▶ _EXERCISE PROMPT_
Could you restate the data below word for word, without its pictures?

[Data items]
⟨

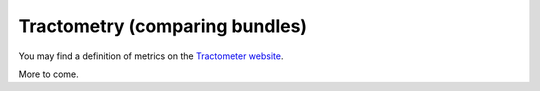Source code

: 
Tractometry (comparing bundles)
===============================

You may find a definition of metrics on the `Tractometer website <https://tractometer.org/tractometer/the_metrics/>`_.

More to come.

⟩

▶ _SOLUTION BELOW_
Source code

: 
Tractometry (comparing bundles)
===============================

You may find a definition of metrics on the `Tractometer website <https://tractometer.org/tractometer/the_metrics/>`_.

More to come.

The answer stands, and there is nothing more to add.